Aduzi anteriormente que Deus, na Sua acção espiritual no Universo, não necessita de romper com as leis da natureza. Nem sequer nos casos mais extraordinários dessa acção (aquilo a que podemos denominar de “milagres”) precisamos de supor que tais leis são quebradas.
Por Alexandre Freire Duarte
Se assim é, um milagre até pode ser estimado (embora não forçosamente) como uma acção que, suscitada por Deus e de natureza causal espiritual (e não física), potencia a ocorrência de algo que, embora estatisticamente improbabilíssimo, não é, por tais próprias leis, impossível.
É um facto que Deus, sendo Deus (e assim lógico, sobretudo no Amor que Ele é), não pode realizar algo que seja uma contradição, como, por exemplo, fazer com que uma pessoa com um cancro em fase terminal recupere totalmente e, ao mesmo tempo e sob o mesmo aspecto, fique naqueloutra condição enferma. Mas isso não seria nunca o caso da, bem compreendida, acção espiritual de Deus na Sua criação, quer tal acção fosse incomum (como operar aquela cura), quer fosse discreta e indetectável. Tal acção só seria um contrassenso se se cresse que o Universo é suscitado por Deus como um sistema isolado à Sua intervenção, o que não é o caso.
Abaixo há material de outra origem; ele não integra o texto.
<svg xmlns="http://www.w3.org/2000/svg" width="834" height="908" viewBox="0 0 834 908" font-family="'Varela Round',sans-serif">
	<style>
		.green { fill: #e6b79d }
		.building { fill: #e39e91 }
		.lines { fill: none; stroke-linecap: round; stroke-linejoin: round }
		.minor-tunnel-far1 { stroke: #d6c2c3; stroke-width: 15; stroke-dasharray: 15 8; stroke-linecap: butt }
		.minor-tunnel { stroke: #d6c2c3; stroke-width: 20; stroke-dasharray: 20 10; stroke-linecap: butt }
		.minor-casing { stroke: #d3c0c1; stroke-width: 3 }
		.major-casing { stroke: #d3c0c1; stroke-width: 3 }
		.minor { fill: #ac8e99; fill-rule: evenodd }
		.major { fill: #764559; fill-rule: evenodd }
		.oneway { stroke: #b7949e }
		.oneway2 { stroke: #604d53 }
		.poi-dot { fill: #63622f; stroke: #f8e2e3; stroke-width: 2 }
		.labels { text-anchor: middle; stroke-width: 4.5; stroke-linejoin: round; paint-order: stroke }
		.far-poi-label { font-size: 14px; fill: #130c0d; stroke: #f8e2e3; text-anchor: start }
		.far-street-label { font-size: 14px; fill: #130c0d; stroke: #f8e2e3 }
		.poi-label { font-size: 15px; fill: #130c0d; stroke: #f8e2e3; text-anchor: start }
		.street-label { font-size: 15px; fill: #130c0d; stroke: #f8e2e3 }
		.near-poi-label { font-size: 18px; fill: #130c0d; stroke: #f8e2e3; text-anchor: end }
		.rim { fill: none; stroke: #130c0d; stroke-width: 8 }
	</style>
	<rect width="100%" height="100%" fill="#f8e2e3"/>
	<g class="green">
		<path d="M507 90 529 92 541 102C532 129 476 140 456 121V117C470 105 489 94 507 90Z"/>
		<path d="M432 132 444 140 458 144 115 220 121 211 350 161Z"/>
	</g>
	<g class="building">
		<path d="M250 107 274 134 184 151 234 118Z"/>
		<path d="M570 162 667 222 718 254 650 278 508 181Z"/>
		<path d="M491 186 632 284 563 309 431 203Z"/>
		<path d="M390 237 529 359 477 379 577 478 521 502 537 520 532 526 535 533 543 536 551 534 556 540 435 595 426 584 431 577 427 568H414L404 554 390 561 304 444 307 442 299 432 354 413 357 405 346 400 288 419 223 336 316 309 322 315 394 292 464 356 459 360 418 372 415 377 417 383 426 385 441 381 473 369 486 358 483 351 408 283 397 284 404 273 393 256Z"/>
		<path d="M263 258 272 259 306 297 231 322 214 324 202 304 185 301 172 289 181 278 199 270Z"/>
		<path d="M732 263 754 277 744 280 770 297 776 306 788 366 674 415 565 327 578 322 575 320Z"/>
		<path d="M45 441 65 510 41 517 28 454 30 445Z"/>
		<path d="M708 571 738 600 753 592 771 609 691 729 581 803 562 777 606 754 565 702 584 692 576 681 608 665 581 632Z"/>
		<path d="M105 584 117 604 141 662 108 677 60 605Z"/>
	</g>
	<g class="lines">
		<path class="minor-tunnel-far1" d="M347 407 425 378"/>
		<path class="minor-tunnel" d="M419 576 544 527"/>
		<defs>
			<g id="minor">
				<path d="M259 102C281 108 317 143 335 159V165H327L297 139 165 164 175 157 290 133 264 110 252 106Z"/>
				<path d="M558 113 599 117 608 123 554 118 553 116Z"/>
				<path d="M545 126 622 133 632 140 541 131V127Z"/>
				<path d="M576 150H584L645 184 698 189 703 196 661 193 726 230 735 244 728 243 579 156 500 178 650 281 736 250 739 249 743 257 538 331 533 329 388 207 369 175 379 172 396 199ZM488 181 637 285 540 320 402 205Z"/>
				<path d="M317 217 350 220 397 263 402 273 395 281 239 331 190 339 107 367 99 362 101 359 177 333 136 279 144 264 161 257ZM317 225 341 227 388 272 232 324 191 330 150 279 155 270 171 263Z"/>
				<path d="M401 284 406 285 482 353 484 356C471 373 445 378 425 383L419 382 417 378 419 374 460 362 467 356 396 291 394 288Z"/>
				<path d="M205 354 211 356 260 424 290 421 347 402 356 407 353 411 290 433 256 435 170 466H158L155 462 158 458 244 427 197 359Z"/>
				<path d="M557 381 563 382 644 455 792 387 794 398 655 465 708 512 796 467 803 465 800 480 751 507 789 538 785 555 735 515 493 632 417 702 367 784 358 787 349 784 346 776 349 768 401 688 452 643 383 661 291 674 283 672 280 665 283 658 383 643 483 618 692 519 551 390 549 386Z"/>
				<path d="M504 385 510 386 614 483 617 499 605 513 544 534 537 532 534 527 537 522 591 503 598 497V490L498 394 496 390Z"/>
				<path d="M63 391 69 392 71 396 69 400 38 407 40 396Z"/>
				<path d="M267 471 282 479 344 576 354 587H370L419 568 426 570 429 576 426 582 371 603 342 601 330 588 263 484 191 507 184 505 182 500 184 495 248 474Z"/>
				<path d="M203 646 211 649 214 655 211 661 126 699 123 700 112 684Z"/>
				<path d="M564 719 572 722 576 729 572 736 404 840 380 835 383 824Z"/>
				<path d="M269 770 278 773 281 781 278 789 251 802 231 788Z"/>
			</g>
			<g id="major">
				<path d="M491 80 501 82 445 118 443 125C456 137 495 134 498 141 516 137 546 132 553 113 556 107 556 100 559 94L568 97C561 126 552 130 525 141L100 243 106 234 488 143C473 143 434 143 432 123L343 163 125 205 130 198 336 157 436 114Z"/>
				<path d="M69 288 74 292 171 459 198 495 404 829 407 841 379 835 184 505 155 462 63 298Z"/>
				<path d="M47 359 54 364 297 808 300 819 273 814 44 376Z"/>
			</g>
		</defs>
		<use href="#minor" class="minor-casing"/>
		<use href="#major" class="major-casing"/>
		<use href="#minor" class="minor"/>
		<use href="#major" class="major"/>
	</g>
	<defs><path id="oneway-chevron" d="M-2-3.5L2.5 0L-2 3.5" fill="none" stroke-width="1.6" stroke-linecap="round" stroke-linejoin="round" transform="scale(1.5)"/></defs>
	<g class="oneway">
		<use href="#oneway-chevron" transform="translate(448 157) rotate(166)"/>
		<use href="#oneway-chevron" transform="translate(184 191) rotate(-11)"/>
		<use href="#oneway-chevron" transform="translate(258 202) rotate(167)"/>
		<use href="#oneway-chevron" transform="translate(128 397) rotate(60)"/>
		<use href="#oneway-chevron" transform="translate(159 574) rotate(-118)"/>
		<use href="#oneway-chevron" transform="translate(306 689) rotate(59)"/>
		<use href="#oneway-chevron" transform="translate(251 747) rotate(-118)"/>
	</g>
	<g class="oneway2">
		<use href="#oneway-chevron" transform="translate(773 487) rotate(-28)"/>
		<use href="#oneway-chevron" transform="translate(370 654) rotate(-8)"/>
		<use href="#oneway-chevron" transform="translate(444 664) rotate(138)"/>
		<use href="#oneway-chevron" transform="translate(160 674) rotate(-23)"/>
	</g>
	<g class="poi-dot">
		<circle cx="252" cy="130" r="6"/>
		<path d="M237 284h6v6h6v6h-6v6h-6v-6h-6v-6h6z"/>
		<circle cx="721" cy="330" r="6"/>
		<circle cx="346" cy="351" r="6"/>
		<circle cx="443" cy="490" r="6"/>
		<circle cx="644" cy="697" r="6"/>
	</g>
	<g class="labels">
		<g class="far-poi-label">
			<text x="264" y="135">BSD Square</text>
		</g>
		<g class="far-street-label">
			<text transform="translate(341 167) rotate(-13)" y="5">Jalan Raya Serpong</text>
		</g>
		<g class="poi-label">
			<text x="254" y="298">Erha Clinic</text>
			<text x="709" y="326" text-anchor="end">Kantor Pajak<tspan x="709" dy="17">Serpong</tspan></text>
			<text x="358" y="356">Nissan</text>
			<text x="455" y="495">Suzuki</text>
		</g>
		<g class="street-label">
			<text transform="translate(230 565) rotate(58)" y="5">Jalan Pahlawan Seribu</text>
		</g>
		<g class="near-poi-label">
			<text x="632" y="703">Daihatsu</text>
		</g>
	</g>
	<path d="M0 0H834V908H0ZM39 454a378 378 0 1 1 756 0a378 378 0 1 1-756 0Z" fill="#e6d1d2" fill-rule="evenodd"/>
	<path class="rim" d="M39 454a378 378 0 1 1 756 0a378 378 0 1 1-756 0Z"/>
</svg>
Deveras, crendo-se num Deus-Amor, tal como os cristãos crêem, o virtualmente impossível seria que Ele suscitasse uma Criação que O impedisse de nela agir ou, então, que Ele Se afastasse e desinteressasse dela. Mas esse não é o caso. E não o é, não só porque a Criação não foi criada há milhões de milhões de anos, antes está a ser criada a cada momento, mas também porque há evidências, de índole pessoal, para, ao acreditarmos em Deus, admitirmos que Deus suscitou um Universo com leis tais que garantam que a Sua intervenção é possível e que, em alguns casos e como ainda referirei mais à frente nesta rubrica, até chega a ser requerida.
É evidente que as ciências naturais, para também poderem funcionar na base da regularidade e da predição decorrentes e descritas pelas próprias leis naturais, não podem considerar causas espirituais que interfiram nos processos por si estudados. Todavia, isso não significa que tais causas (como seria qualquer acção de Deus) não existam. Elas existem sim, por mais que as mesmas não possam ser totalmente explicadas mediante tais regularidades.
De facto, basta olhar para nós, seres humanos, para as constatarmos. Nós, com as nossas decisões pessoais, estamos sempre a interferir com o que seria regular e previsível, mas sem que isso negue a realidade das leis da natureza, ou nem sequer as rompa. Creio que bastará um exemplo singular para ilustrar esta afirmação: qualquer um de nós ficaria com a cabeça molhada se, estando a chover e andássemos num descampado, não protegêssemos, de alguma forma, a cabeça.